Kittel disc brake success sparks debate in the Dubai Tour peloton

Viviani, Bennati and Brammeier give their opinion

Marcel Kittel’s success on a disc brake bike at the Dubai Tour sparked curiosity, debate and some doubts in the peloton this week. Most riders now believe disc brakes offer excellent braking, but the debate regarding if they are really needed continues unabated, with several issues still to be resolved.

Kittel won stage 1 and stage 2 at the Dubai Tour riding a custom-coloured Specialized S-Works Venge ViAS disc. With Friday’s queen stage to Hatta Dam cancelled due to high winds, Kittle is now favourite to win the Dubai Tour for a second year and could also win Saturday’s final sprint stage. Kittel rarely needed to touch the brakes on the flat and dry stages he won, but he is convinced disc brakes offer an improvement on rim brakes. He is the only rider using disc brakes in the Dubai Tour.

"What I can say from all the training sessions I did already in training camps now is that it's a very strong improvement," Kittel said.

Tom Boonen also used and won a sprint in the Vuelta a San Juan on a disc brake bike, with Quick-Step Floors and Specialized keen to promote the new braking technology in the peloton.

However, other teams and riders are not as keen. Some teams are expected to use disc brakes for the spring Classics but others may avoid testing disc brakes throughout the whole test phase instigated by the UCI.

Elia Viviani told Cyclingnews that Team Sky currently have no immediate plans to switch to a disc brake equipped Pinarello.

"Everyone seems happy to use disc brakes, but perhaps we should wait to see what happens when there are the first crashes. The first problem emerged at last year’s Paris-Roubaix when about 30 riders were using disc brakes," Viviani pointed out.

"For sure we’ve got to get used to them because they’ll be used more and more going forward," Viviani said. "Disc brake are definitely an improvement on rim brakes, but we’ve got to see if we really need them and also find the right compromise between safety and the improvement in braking. For example, the changes they’ve made to the discs by flattening the edges is a good idea. We’ll see what happens going forward and how the UCI rules evolve."

Bennati tested Campagnolo disc brakes but concerns remain

Daniele Bennati (Movistar) revealed to Cyclingnews that he tested the Campagnolo prototype disc brakes for a spell while training at home over the winter. He likes them but has concerns about a mixed peloton of riders on discs and others without them. Campagnolo is still to present and put on sale its final disc brake design.

"I’ve tried disc brakes on a bike at home for 20 days and I’ll be sincere, they do work really well. But let's be honest, we’ve never really had any major problems slowing down with rim brakes. You can’t say disc brakes works better then rim brakes because they’re two different things,” Bennati explained Cyclingnews, carefully considering his thoughts.

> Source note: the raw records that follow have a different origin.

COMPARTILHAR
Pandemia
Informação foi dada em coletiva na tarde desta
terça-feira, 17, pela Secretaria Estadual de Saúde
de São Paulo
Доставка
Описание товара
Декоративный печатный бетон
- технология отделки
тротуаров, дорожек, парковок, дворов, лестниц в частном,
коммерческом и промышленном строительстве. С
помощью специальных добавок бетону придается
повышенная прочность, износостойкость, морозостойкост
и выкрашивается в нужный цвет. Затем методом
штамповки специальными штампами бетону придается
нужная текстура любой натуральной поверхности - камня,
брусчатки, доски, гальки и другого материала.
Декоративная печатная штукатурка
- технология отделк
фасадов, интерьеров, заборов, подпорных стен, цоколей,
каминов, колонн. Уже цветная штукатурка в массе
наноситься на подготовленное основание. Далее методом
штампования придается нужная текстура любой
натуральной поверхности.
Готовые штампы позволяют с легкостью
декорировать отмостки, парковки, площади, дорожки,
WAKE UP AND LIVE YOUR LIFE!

"I’ve got a lot of respect for the riders who have accepted to use them during this trial year," he said. "It’s right that Boonen and Kittel test them in the early season races, because if you don’t try them, you don’t know if and how they work. However, I think it would have been better if either everybody or nobody uses them. Discs allow you to brake much later before a corner and so there could be a danger due to the different braking times of riders. It’s also not easy to switch between and have the same feel for the brakes."

Bennati's biggest doubt concerns bike changes and wheel changes after punctures, especially in the major Classics, when punctures are far more frequent. He suspects the time lost due to changing a disc brake wheel with a thru-axel could outweigh any braking advantages.

"The only issues I can see are punctures and bike changes. In the major Belgian Classics you often puncture more than once," Bennati pointed out.

"But there’s only room for eight spare bikes on the roof of the team car, and so we can’t have two bikes for each rider. If you need to change a wheel, it takes a lot more time than a traditional wheel. I’m curious to see the time needed to change a wheel in a major race and how that impacts a rider’s race and results."

Matt Brammeier (Aqua Blue Sport) has often put himself on the front line to defend rider safety and unity. He took to Twitter when Tom Boonen became the first ever to win a men’s professional races using disc brakes, writing: “What we asked for... . Rounded rotors . Covers . Consistency in the Peleton What we got... nada.”

He confirmed his view to Cyclingnews.

"I’m all for disc brakes. I think they’re better. It’s a big innovation. I’d be happy to use them whenever they’re available for me,” Brammeier
said.

"It’s more about the principal and the decision-making process. I think things are going in the right direction, but it’s like the issues with the race radio a few years back; it’s being forced on us. As riders were trying to give our opinions and thoughts, we want to be listened to and be part of the process.

"Things aren’t very clear about the trial as far as I’m concerned. We were all expecting the first bikes to have rounded rotors and to have (protective) covers. The first ones that have been used aren’t the rounded ones that were promised to us. I think they’re going to be introduced, but when, we don’t know. It’s something that is going to rolled out in the next few weeks, I hope."